EXERCISE SET>
a – Copy, word for word, the part of the passage on the Quest carbon capture project that opens with the words "Quest is now" and closes with "respectively to Quest.".
b – Set down the records unchanged, starting at their first line and ending with the line containing "cyan ellipse at", both lines included.

SUPPLIED PASSAGE>
┏━━
Shell marked the official opening of the Quest carbon capture and storage (CCS) project in Alberta, Canada, and the start of commercial operations there. Quest is designed to capture and safely store more than one million tonnes of CO2 each year—equal to the emissions from about 250,000 cars. Quest was made possible through strong collaboration between the public and private sectors aimed at advancing CCS globally.

Using activated amine (ADIP-X), Quest will capture one-third of the CO2 emissions from Shell’s Scotford Upgrader, which turns oil sands bitumen into synthetic crude that can be refined into fuel and other products. The CO2 is a byproduct of the production of hydrogen, which is used to upgrade the bitumen.


The CO2 is then transported through a 65-kilometer pipeline and injected more than two kilometers underground below multiple layers of impermeable rock formations.

Te Storage zone is a formation called Basal Cambrian Sands (BCS). It features multiple caprock and salt seal layers. No significant faulting is visible from wells or seismic analysis. The BCS is well below hydrocarbon-bearing formations and potable water zones in the region.

Quest is now operating at commercial scale after successful testing earlier this year, during which it captured and stored more than 200,000 tonnes of CO2.

Quest has a robust measurement, monitoring and verification program agreed upon with the government and verified by a third party (Det Norske Veritas (DNV)).

Quest was built on behalf of the Athabasca Oil Sands Project joint-venture owners Shell Canada Energy (60%), Chevron Canada Limited (20%) and Marathon Oil Canada Corporation (20%), and was made possible through strong support from the governments of Alberta and Canada who provided C$865 million in funding. The governments of Alberta and Canada contributed C$745 million and C$120 million respectively to Quest.

As part of its funding arrangements, Shell is publicly sharing information on Quest’s design and processes to further global adoption of CCS. Quest draws on techniques used by the energy industry for decades and integrates the components of CCS for the large-scale capture, transport and storage of CO2.
┗━━
Saved data entries>
┏━━
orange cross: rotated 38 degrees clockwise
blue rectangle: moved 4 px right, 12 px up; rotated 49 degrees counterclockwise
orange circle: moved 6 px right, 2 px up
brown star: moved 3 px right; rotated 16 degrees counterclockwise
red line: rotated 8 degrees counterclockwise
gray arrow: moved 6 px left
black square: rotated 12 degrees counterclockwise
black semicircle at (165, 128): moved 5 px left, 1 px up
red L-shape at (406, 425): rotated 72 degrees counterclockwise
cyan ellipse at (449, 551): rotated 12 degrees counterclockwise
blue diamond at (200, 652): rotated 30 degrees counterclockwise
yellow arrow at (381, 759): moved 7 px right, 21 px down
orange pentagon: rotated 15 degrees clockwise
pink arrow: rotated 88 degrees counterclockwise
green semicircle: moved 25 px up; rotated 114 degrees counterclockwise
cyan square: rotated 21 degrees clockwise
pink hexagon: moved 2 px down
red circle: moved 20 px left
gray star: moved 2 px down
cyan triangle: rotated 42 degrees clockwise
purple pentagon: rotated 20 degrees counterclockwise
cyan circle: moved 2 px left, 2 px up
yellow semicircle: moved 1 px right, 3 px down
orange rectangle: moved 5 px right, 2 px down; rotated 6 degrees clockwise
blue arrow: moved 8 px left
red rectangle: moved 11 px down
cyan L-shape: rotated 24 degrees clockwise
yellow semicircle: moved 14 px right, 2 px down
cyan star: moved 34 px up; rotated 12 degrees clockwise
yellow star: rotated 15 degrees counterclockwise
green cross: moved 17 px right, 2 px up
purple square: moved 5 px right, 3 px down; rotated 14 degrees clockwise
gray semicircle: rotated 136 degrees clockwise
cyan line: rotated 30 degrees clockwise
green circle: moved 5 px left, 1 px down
┗━━
ANSWERS BELOW>
a –
Quest is now operating at commercial scale after successful testing earlier this year, during which it captured and stored more than 200,000 tonnes of CO2.

Quest has a robust measurement, monitoring and verification program agreed upon with the government and verified by a third party (Det Norske Veritas (DNV)).

Quest was built on behalf of the Athabasca Oil Sands Project joint-venture owners Shell Canada Energy (60%), Chevron Canada Limited (20%) and Marathon Oil Canada Corporation (20%), and was made possible through strong support from the governments of Alberta and Canada who provided C$865 million in funding. The governments of Alberta and Canada contributed C$745 million and C$120 million respectively to Quest.

b –
orange cross: rotated 38 degrees clockwise
blue rectangle: moved 4 px right, 12 px up; rotated 49 degrees counterclockwise
orange circle: moved 6 px right, 2 px up
brown star: moved 3 px right; rotated 16 degrees counterclockwise
red line: rotated 8 degrees counterclockwise
gray arrow: moved 6 px left
black square: rotated 12 degrees counterclockwise
black semicircle at (165, 128): moved 5 px left, 1 px up
red L-shape at (406, 425): rotated 72 degrees counterclockwise
cyan ellipse at (449, 551): rotated 12 degrees counterclockwise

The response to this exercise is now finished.